Dr. Rodriguez said that one of the most moving moments for him was when Mr. Hardison went out after his surgery to buy clothes. “For him it was so remarkable that no one stared at him. … It was a very emotional exchange for us,” Dr. Rodriguez said.
The medical science behind transplants has been progressing at a rapid pace in recent years. Patients have seen miraculous results with womb transplants, penis transplants and hand transplants as well as tongue transplants.
The world’s first partial face transplant was performed in 2005 in France on a woman who lost her lips, cheeks, chin and most of her nose after she was mauled by her dog. The first full face transplant took place in 2010 in Spain. The procedures set off a firestorm of ethical debate about whether such risky surgeries should be undertaken to improve someone’s quality of life — rather than save it.

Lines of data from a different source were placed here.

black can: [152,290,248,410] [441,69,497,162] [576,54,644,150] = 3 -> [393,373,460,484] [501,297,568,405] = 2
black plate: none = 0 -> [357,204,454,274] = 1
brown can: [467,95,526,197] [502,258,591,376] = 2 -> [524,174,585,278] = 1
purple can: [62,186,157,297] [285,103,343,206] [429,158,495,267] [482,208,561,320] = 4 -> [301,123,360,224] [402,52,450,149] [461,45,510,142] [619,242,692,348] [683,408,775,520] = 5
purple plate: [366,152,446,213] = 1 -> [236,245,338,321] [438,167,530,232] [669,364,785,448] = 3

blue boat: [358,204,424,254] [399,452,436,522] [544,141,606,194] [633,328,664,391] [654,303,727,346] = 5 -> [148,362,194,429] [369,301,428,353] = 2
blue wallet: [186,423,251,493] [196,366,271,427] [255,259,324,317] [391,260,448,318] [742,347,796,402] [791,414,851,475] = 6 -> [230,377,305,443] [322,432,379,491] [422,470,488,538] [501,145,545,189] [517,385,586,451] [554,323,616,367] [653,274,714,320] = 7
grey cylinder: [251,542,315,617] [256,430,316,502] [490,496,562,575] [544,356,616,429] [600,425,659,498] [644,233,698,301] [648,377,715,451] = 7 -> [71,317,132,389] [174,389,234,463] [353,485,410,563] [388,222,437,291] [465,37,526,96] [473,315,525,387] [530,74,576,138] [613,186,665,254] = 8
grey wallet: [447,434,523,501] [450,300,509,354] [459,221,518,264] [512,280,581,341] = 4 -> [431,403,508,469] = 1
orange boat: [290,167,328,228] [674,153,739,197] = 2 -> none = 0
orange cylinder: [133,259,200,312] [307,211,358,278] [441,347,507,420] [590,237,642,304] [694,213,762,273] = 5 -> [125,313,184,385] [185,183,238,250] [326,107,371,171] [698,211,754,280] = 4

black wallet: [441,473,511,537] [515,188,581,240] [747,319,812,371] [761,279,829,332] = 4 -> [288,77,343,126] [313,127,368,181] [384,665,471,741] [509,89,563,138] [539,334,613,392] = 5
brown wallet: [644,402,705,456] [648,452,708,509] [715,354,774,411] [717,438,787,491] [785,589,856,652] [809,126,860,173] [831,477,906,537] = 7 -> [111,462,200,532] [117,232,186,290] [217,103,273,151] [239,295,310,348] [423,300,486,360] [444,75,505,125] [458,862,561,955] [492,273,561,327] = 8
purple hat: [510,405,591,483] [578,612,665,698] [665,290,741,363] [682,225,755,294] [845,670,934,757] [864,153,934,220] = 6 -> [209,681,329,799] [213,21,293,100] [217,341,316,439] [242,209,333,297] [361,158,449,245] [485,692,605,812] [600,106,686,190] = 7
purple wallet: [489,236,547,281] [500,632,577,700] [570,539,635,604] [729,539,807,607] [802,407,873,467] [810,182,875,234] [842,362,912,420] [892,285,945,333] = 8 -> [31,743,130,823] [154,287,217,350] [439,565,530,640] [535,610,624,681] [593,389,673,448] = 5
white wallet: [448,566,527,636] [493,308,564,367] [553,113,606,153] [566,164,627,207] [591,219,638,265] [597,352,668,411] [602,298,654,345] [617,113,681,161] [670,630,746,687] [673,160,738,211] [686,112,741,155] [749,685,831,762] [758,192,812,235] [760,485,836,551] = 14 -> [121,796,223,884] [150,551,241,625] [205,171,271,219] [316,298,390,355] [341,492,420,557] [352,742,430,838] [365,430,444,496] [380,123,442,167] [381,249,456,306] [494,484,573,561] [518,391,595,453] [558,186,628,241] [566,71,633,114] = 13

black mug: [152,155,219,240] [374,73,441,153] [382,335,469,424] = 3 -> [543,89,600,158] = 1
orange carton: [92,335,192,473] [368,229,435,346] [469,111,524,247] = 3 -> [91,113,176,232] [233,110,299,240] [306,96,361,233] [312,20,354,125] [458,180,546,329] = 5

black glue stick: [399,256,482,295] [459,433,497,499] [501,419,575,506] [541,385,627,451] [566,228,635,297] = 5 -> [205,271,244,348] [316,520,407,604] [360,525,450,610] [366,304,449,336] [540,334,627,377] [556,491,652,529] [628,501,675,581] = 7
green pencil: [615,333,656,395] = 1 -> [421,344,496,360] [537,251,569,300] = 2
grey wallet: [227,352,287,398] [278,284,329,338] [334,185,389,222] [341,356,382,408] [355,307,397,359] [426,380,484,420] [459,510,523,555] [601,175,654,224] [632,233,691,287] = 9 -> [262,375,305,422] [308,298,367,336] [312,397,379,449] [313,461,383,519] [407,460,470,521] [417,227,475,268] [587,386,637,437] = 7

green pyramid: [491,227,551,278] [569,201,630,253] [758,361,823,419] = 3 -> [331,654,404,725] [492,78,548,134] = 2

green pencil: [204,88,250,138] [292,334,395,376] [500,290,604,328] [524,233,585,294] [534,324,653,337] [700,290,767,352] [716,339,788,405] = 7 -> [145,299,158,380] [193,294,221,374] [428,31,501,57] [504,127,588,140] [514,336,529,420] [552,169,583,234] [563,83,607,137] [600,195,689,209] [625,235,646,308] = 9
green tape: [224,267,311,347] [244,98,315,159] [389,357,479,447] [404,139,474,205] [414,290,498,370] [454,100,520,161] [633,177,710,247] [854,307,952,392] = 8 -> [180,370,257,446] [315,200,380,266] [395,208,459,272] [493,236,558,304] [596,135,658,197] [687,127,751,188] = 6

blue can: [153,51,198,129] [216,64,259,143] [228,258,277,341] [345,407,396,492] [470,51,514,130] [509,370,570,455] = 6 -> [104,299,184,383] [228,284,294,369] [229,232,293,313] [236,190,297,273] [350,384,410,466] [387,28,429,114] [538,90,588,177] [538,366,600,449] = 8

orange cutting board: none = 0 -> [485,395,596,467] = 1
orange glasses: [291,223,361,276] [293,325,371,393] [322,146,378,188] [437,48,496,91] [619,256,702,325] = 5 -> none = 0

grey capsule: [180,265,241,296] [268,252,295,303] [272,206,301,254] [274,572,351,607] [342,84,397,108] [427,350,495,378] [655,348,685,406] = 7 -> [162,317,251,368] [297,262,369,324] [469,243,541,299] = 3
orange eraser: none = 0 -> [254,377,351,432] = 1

In 2012, the University of Maryland Medical Center announced that it had completed what was then the most comprehensive face transplant on a 37-year-old man who had been disfigured after a gun accident 15 years earlier. The 36-hour operation involved more than 150 doctors, nurses and staff members.
In total, roughly 35 patients worldwide have had face transplants. The chance of complications, even death, are very high. Even if the initial surgery, which is enormously complicated and dangerous, goes well, they face significant risk that their body will reject the foreign part. Many doctors believe these patients will have to take immunosuppressant drugs their whole lives.
The U.S. military is funding a study that is attempting to wean face transplant patient Charla Nash off such medications, which can make the patients more vulnerable to other illnesses.
Doctors hope that Ms. Nash — who was left without lips, eyes or eyelids after being attacked by an employer’s pet chimpanzee in 2009 and received a face transplant in 2011 — will be able to replace the immunosuppressant drugs with Interleukin-2. The latter can have less serious side effects and is usually used to treat cancers.